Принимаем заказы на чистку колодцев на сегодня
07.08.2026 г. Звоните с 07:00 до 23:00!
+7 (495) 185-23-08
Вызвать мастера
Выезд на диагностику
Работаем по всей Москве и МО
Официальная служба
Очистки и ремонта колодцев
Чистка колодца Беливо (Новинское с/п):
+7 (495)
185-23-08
● ● ● ●
_Task instructions_
Render the text from the data above as a JSON array of strings, with one string per line and blank lines omitted.

_Task result_
[
  "Принимаем заказы на чистку колодцев на сегодня",
  "07.08.2026 г. Звоните с 07:00 до 23:00!",
  "+7 (495) 185-23-08",
  "Вызвать мастера",
  "Выезд на диагностику",
  "Работаем по всей Москве и МО",
  "Официальная служба",
  "Очистки и ремонта колодцев",
  "Чистка колодца Беливо (Новинское с/п):",
  "+7 (495)",
  "185-23-08"
]